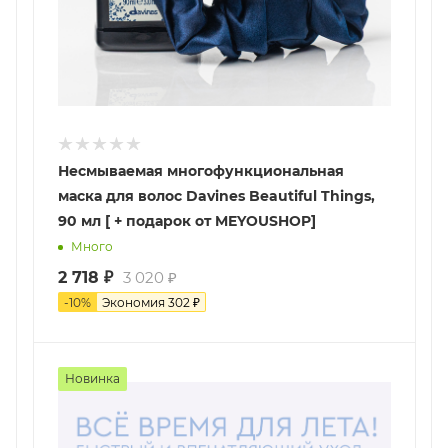
Несмываемая многофункциональная
маска для волос Davines Beautiful Things,
90 мл [ + подарок от MEYOUSHOP]
Много
2 718
₽
3 020
₽
-
10
%
Экономия
302
₽
Новинка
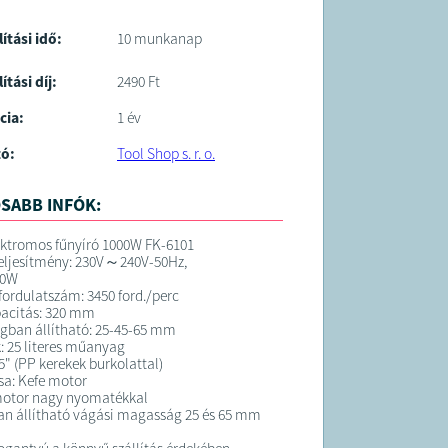
lítási idő:
10 munkanap
ítási díj:
2490 Ft
cia:
1 év
tó:
Tool Shop s. r. o.
SABB INFÓK:
ktromos fűnyíró 1000W FK-6101
eljesítmény: 230V～240V-50Hz,
00W
 fordulatszám: 3450 ford./perc
pacitás: 320 mm
gban állítható: 25-45-65 mm
: 25 literes műanyag
5" (PP kerekek burkolattal)
sa: Kefe motor
 motor nagy nyomatékkal
an állítható vágási magasság 25 és 65 mm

────────

For the word "állítható", return every line of the records that holds it.

Response to the exercise =
gban állítható: 25-45-65 mm
an állítható vágási magasság 25 és 65 mm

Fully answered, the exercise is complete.